Records from a data collection:
=== Section Start ===

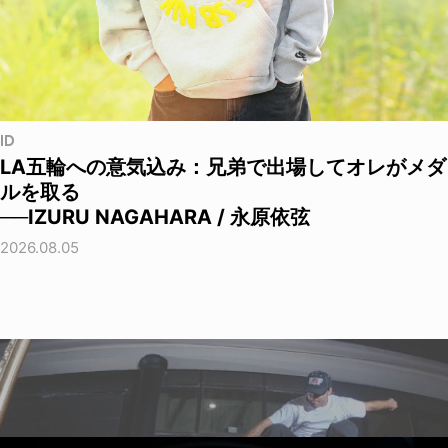
ID
LA五輪への意気込み：兄弟で出場してオレがメダ
ルを取る
──IZURU NAGAHARA / 永原依弦
2026.08.05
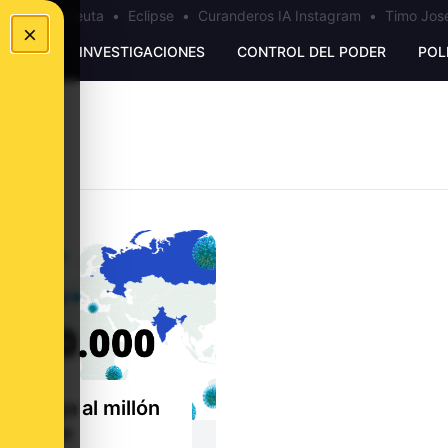
a
•
Bulos Ceuta
•
Eclipse
•
Curanderos IA Instagram
•
Timo José
×
UNKING
INVESTIGACIONES
CONTROL DEL PODER
POL
ña llega al millón
asos de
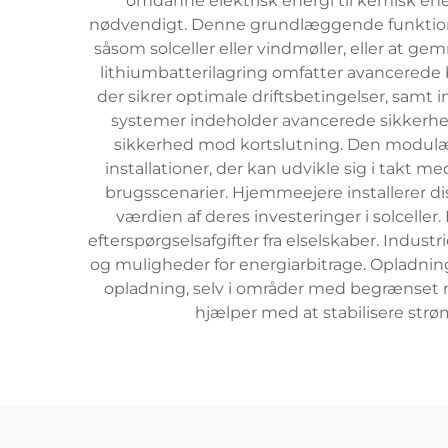
omdanne elektrisk energi til kemisk ene
nødvendigt. Denne grundlæggende funktion 
såsom solceller eller vindmøller, eller at g
lithiumbatterilagring omfatter avancerede 
der sikrer optimale driftsbetingelser, samt 
systemer indeholder avancerede sikkerhe
sikkerhed mod kortslutning. Den modulære
installationer, der kan udvikle sig i takt
brugsscenarier. Hjemmeejere installerer d
værdien af deres investeringer i solceller
efterspørgselsafgifter fra elselskaber. Indust
og muligheder for energiarbitrage. Opladnings
opladning, selv i områder med begrænset ne
hjælper med at stabilisere strøm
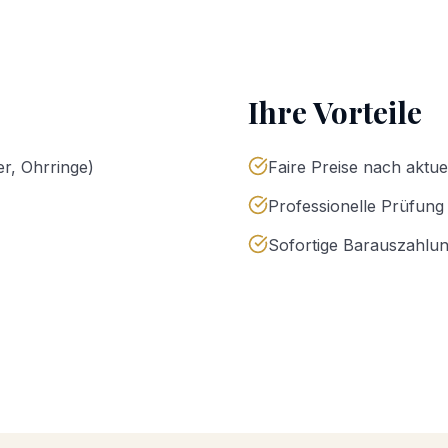
Ihre Vorteile
r, Ohrringe)
Faire Preise nach aktu
Professionelle Prüfung 
Sofortige Barauszahlu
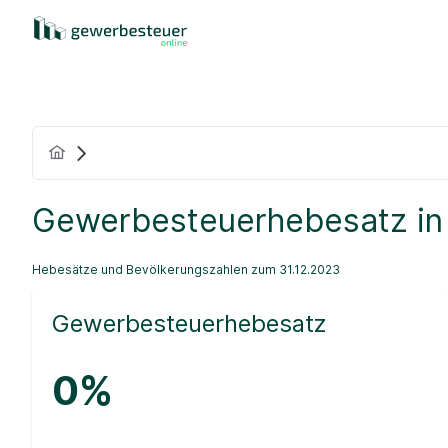
Gewerbesteuerhebesatz in
Hebesätze und Bevölkerungszahlen zum 31.12.2023
Gewerbesteuerhebesatz
0%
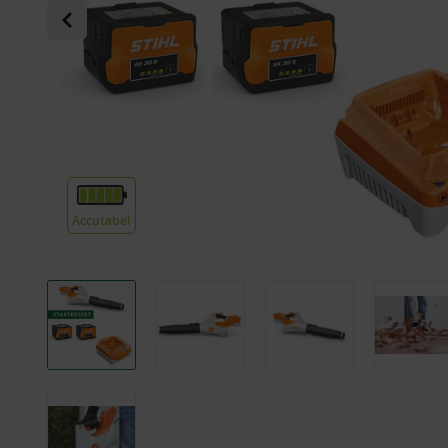
Previous
Accutabel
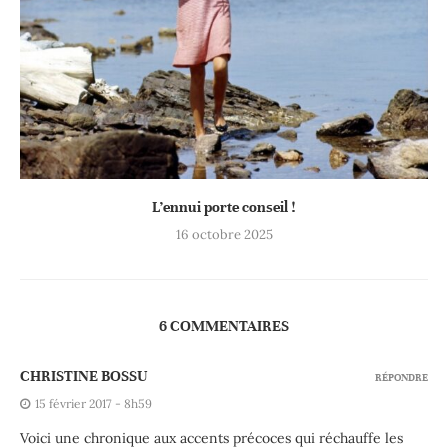
L’ennui porte conseil !
16 octobre 2025
6 COMMENTAIRES
CHRISTINE BOSSU
RÉPONDRE
15 février 2017 - 8h59
Voici une chronique aux accents précoces qui réchauffe les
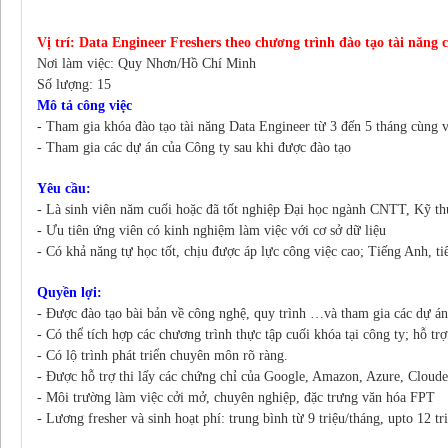
Vị trí: Data Engineer Freshers theo chương trình đào tạo tài năng 
Nơi làm việc: Quy Nhơn/Hồ Chí Minh
Số lượng: 15
Mô tả công việc
- Tham gia khóa đào tạo tài năng Data Engineer từ 3 đến 5 tháng cùng 
- Tham gia các dự án của Công ty sau khi được đào tạo
Yêu cầu:
- Là sinh viên năm cuối hoặc đã tốt nghiệp Đại học ngành CNTT, Kỹ th
- Ưu tiên ứng viên có kinh nghiệm làm việc với cơ sở dữ liệu
- Có khả năng tự học tốt, chịu được áp lực công việc cao; Tiếng Anh, tiế
Quyền lợi:
- Được đào tạo bài bản về công nghệ, quy trình …và tham gia các dự án
- Có thể tích hợp các chương trình thực tập cuối khóa tại công ty; hỗ tr
- Có lộ trình phát triển chuyên môn rõ ràng.
- Được hỗ trợ thi lấy các chứng chỉ của Google, Amazon, Azure, Cloude
- Môi trường làm việc cởi mở, chuyên nghiệp, đặc trưng văn hóa FPT
- Lương fresher và sinh hoạt phí: trung bình từ 9 triệu/tháng, upto 12 t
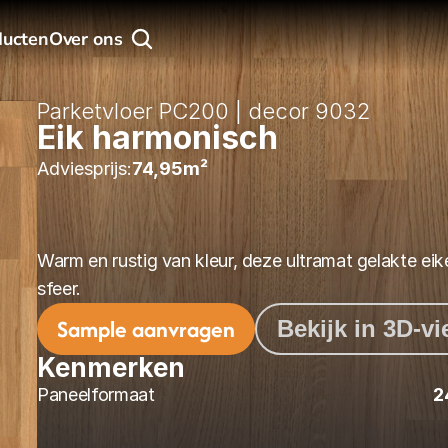
ducten
Over ons
Parketvloer PC200 | decor 9032
Eik harmonisch
Adviesprijs:
74,95
m² 
Warm en rustig van kleur, deze ultramat gelakte eiken
sfeer.
Sample aanvragen
Bekijk in 3D-v
Kenmerken
Paneelformaat
2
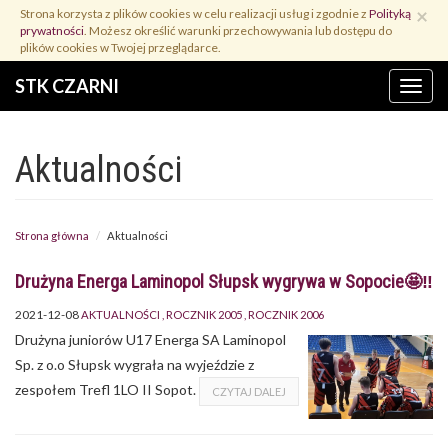
Przejdź
×
Strona korzysta z plików cookies w celu realizacji usług i zgodnie z
Polityką
do
prywatności
. Możesz określić warunki przechowywania lub dostępu do
treści
plików cookies w Twojej przeglądarce.
STK CZARNI
Menu
Aktualności
Strona główna
Aktualności
Drużyna Energa Laminopol Słupsk wygrywa w Sopocie🤩‼
2021-12-08
AKTUALNOŚCI
ROCZNIK 2005
ROCZNIK 2006
Drużyna juniorów U17 Energa SA Laminopol
Sp. z o.o Słupsk wygrała na wyjeździe z
zespołem Trefl 1LO II Sopot.
CZYTAJ DALEJ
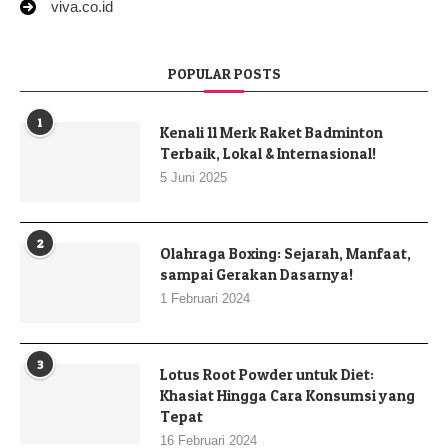
viva.co.id
POPULAR POSTS
1
Kenali 11 Merk Raket Badminton
Terbaik, Lokal & Internasional!
5 Juni 2025
2
Olahraga Boxing: Sejarah, Manfaat,
sampai Gerakan Dasarnya!
1 Februari 2024
3
Lotus Root Powder untuk Diet:
Khasiat Hingga Cara Konsumsi yang
Tepat
16 Februari 2024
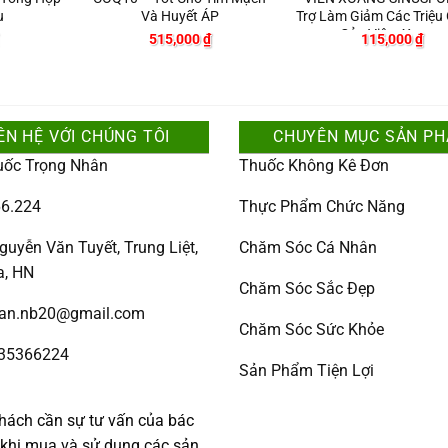
u
Và Huyết ÁP
Trợ Làm Giảm Các Triệu
Của Viêm Xoang
515,000
₫
115,000
₫
ÊN HỆ VỚI CHÚNG TÔI
CHUYÊN MỤC SẢN P
uốc Trọng Nhân
Thuốc Không Kê Đơn
6.224
Thực Phẩm Chức Năng
guyễn Văn Tuyết, Trung Liệt,
Chăm Sóc Cá Nhân
a, HN
Chăm Sóc Sắc Đẹp
han.nb20@gmail.com
Chăm Sóc Sức Khỏe
335366224
Sản Phẩm Tiện Lợi
:
hách cần sự tư vấn của bác
c khi mua và sử dụng các sản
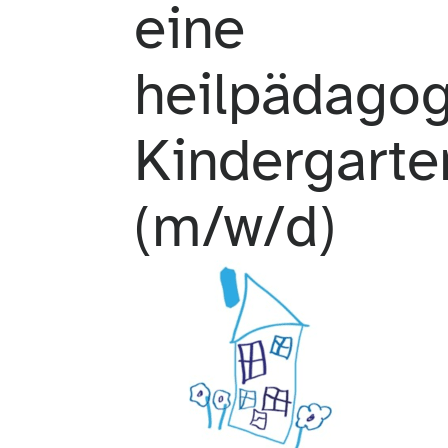
eine
heilpädago
Kindergart
(m/w/d)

=== Section End ===

▶ **TASK DIRECTIONS**: Determine how many lines of the records contain the string "khóa", treating uppercase and lowercase as different. Give only the number.

▶ **RESULT FOR THIS EXERCISE**: 2